After plenty of pestering by a precocious 9-year-old, there’s a new grove of freshly planted trees in a north Spokane park.
Holly VanVoorhis was 7 when she asked her dad, landscape architect and Park Board member Ken VanVoorhis, if she could help him design a park. He let his daughter tinker in his drafting software until she’d designed a heart-shaped tree park.
“Immediately she said, ‘Where can we plant this in Spokane?’ ” said Holly’s mother, Mitzi VanVoorhis.
And Holly didn’t stop asking.
“I was just begging for it to come to life,” she said.
She begged and begged her parents to let her build her park, even asking a neighbor if she could plant the trees in their backyard.
“We kind of said, ‘Um, that’s nice,’ ” Mitzi VanVoorhis said.
Finally, after a few weeks of Holly bothering her parents, her dad called then-Mayor Mary Verner to set up an appointment. Holly brought her crumpled printout of the design to a meeting that would set into motion the project unveiled in Friendship Park on Saturday morning, two years after that day of designing with her dad.
“She’s pretty tenacious,” Ken VanVoorhis said.
Verner encouraged Holly to pursue the project and introduced her to Angel Spell, the city of Spokane’s urban forester.

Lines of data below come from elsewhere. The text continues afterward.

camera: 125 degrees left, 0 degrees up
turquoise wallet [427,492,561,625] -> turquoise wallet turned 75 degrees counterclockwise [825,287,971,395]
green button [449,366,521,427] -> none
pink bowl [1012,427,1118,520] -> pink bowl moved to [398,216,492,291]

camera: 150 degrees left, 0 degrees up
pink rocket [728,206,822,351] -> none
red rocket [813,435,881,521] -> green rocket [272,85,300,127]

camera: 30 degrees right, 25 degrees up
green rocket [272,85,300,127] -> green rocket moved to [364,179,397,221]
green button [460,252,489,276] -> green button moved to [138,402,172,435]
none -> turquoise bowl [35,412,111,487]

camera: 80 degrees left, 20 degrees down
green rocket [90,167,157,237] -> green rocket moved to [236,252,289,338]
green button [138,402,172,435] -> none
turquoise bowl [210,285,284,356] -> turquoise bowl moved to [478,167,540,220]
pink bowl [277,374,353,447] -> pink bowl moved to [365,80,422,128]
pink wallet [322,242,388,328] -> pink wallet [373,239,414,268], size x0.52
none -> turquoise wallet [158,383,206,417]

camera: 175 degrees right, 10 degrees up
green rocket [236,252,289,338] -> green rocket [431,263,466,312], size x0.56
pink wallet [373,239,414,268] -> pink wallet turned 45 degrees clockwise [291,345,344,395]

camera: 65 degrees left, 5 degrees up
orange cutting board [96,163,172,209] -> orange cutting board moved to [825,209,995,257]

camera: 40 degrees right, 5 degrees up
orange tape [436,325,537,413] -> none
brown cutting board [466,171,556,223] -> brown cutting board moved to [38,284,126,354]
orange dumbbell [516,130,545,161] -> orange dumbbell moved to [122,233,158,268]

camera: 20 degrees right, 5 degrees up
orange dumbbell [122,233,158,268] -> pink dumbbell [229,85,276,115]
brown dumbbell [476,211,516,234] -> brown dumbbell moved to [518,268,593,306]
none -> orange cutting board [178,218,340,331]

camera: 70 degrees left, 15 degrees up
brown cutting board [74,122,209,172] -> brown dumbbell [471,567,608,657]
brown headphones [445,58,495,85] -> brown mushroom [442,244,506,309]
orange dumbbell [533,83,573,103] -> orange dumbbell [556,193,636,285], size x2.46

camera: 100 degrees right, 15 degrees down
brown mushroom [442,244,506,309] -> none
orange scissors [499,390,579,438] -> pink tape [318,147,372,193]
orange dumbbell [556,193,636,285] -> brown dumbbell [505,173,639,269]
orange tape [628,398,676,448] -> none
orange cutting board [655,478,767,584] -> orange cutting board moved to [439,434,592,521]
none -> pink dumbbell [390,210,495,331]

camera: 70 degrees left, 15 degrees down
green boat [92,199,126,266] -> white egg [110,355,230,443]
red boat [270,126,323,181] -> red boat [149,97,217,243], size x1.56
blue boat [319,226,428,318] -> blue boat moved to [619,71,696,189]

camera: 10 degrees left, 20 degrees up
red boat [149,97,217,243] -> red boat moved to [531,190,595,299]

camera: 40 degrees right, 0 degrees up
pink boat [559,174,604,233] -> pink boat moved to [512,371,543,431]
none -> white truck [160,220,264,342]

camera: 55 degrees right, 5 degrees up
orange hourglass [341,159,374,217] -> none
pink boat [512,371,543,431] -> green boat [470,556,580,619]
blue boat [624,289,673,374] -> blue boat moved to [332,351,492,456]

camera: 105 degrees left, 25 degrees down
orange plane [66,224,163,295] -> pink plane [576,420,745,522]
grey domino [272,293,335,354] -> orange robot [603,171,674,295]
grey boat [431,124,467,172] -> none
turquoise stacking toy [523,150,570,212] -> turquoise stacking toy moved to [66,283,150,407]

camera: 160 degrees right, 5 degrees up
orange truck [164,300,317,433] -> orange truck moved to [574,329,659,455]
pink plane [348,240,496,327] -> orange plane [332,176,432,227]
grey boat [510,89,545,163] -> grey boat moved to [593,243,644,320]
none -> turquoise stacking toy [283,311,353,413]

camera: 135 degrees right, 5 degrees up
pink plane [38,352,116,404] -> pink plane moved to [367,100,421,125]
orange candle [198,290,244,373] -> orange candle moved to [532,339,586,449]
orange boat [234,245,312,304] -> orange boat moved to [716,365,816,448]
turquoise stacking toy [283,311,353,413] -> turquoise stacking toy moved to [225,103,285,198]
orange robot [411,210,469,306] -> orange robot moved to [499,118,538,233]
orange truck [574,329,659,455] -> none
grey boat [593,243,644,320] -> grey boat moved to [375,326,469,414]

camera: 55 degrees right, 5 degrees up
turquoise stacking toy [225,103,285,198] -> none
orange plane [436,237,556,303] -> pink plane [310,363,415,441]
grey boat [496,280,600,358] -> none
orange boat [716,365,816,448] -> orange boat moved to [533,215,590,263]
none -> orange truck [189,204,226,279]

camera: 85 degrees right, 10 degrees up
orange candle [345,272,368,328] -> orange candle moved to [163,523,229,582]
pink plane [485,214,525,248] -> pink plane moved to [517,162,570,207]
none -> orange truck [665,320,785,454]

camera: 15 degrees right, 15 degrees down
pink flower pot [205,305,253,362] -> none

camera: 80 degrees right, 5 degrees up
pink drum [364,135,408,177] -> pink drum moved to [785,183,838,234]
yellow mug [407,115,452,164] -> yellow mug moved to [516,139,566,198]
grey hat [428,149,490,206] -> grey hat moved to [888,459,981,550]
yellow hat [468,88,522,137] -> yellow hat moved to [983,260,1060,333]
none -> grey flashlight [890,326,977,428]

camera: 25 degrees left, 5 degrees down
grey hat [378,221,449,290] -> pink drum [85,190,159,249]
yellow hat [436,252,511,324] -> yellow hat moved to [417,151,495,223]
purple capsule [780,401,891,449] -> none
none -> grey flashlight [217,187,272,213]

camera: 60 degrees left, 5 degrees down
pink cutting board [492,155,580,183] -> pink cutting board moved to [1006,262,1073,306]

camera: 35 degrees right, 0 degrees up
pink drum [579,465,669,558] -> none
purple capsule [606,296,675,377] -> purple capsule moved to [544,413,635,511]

The project slowed after the first meeting with Spell, Holly asking the whole time when she’d see her heart-shaped tree park. Then Spell introduced Holly to Nancy MacKerrow, founder of the Susie Forest. MacKerrow has been helping plant trees worldwide in memory of her daughter, Susie Stephens, who died in 2002.
“If you really want something to happen in your life and you work hard and find the right people, you can make it happen,” MacKerrow said.
MacKerrow donated the sweet gum trees, and they were planted last week.
About 50 people gathered in the park Saturday, braving cold temperatures and thick fog to hear Holly’s story. Eight of the 10 trees will be dedicated to Spokane programs that help children, including Anna Ogden Hall, the Spokane Guilds’ School, Boy Scouts and Girl Scouts. Members of the organizations gathered in the park to see their trees and hang tags with children’s wishes on them from the branches. MacKerrow said as the tags fall and disintegrate, the wishes will grow and become a part of the tree.
Keith O’Brien, development director for the Vanessa Behan Crisis Nursery, hung tags with brightly colored squiggles from his tree near the top of the heart-shaped grove. The children at the nursery are too young to write wishes yet, he said.
“We love it,” O’Brien said of being included among the trees. “We’re a grass-roots agency and this is a grass-roots idea.”
It was exciting to dedicate the trees to children’s groups, Holly said, otherwise “it would just be a park with some trees in the shape of something.”
Another tree will be dedicated to Holly, and on Tuesday the Urban Forestry Program will plant the 10th tree in the heart to mark the 10th anniversary of the first tree planted in the Susie Forest. A group of Boy Scouts started Tuesday’s task on Saturday, digging a hole where the last tree will go.
“These are the projects and these are the events that make my job so amazing,” Spell said. “It gives all these people here connection to each other, connection to these trees, connection to nature, and it’s all because of Holly’s idea.”